The two types of phagocytes, polymorphonuclear leukocytes and macrophages, each have an important role in the immune system. While polymorphonuclear leukocytes typically respond swiftly and efficiently to invading pathogens; they are mainly adapted for short term response. Macrophages, on the other hand, are initially slow to react, but are capable of engulfing and digesting almost any foreign agent, and last for a longer period of time.

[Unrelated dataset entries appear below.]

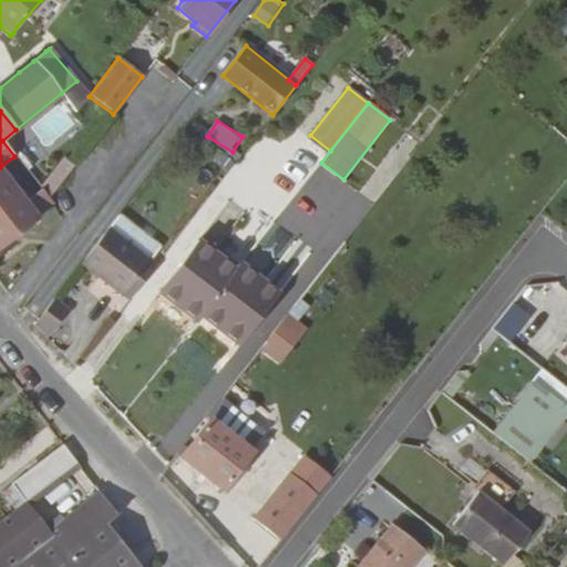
[(41,189),(49,198),(73,166),(64,160),(41,189)]
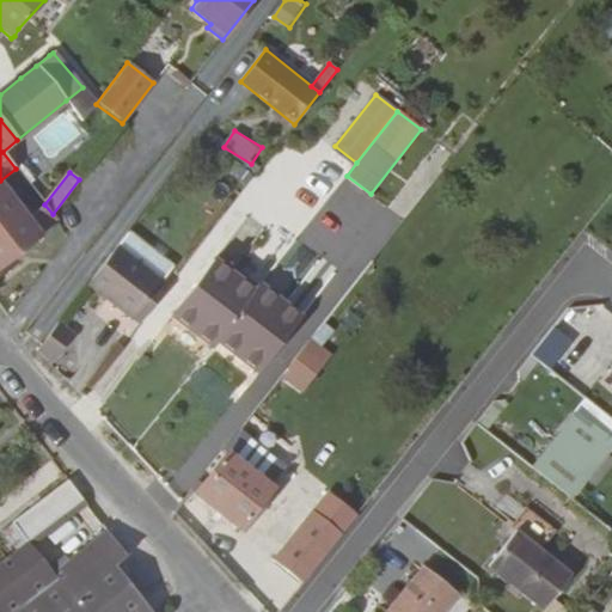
[(0,267),(42,236),(10,194),(0,182),(0,267)]
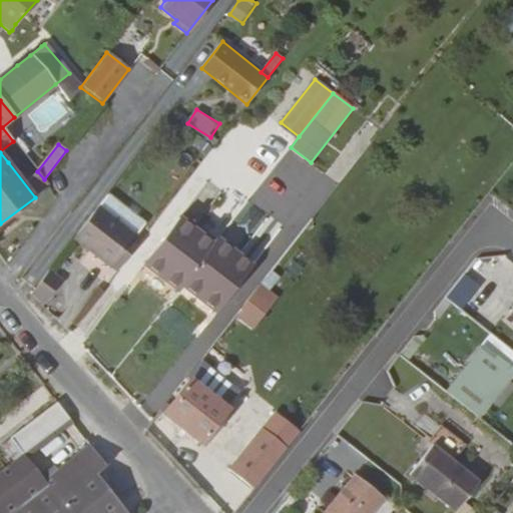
[(98,206),(73,238),(111,268),(135,235),(144,223),(106,194),(98,206)]
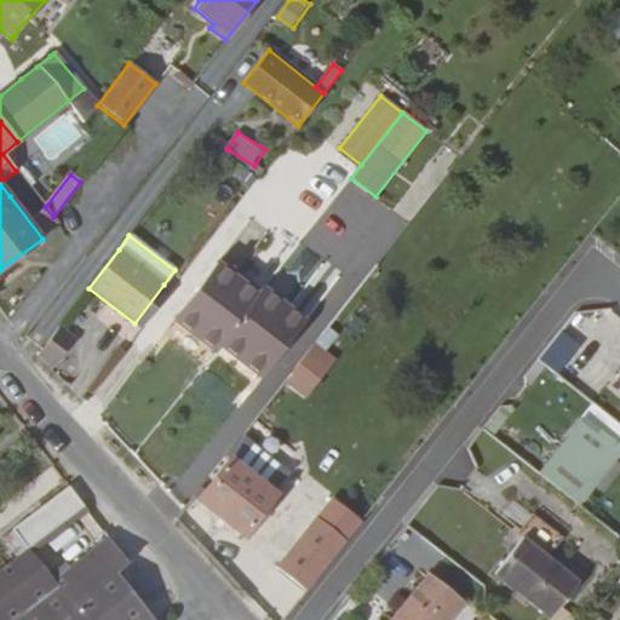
[(173,319),(214,350),(219,344),(258,296),(217,263),(173,319)]
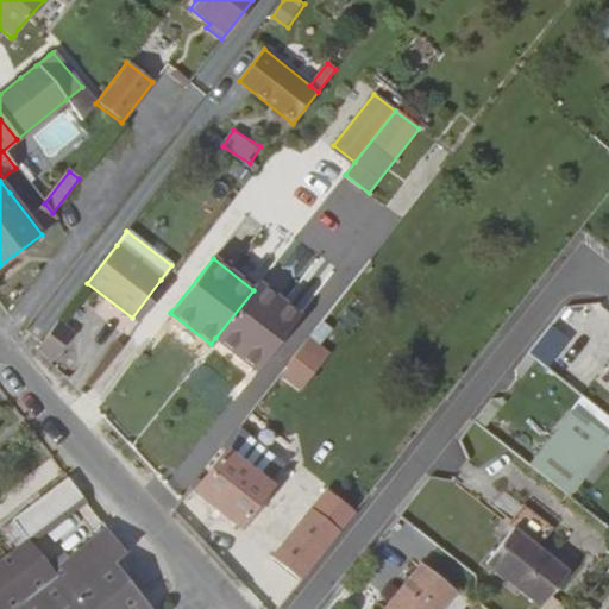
[(132,318),(138,322),(168,284),(161,280),(132,318)]
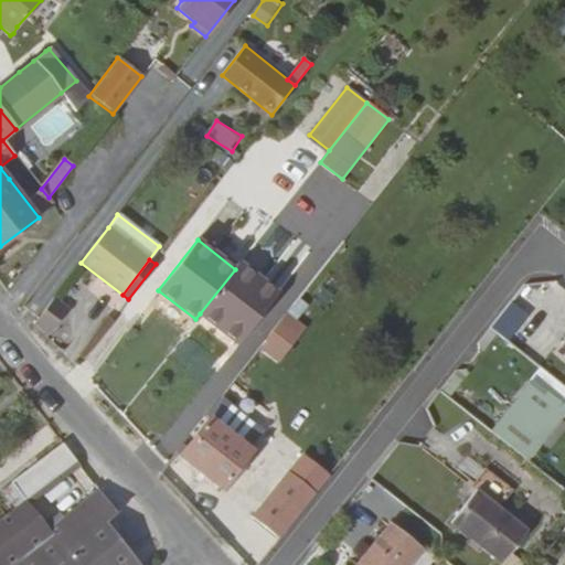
[(235,269),(200,313),(236,343),(277,292),(240,264),(235,269)]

The polymorphonuclear leukocytes, also known as granulocytes, include neutrophils, eosinophils and basophils. Neutrophils are the most abundant kind of phagocytes. They reduce bacterial cells to their constituent amino acids by ingesting, killing, and digesting them. Eosinophils secrete special enzymes intended to create holes in parasitic worms. Finally, basophils secrete substances such as histamine, in order to extend the period of inflammation.
Macrophages adapted specially for sustained battles against foreign agents. In addition, they help to clean up and remove damaged tissues. Immature macrophages which are circulating in the bloodstream are called monocytes. These macrophages cannot react immediately, but once they have developed, they are often referred to as 'killing machines' they act by phagocytizing and destroying anything that isn't recognized as belonging to the body.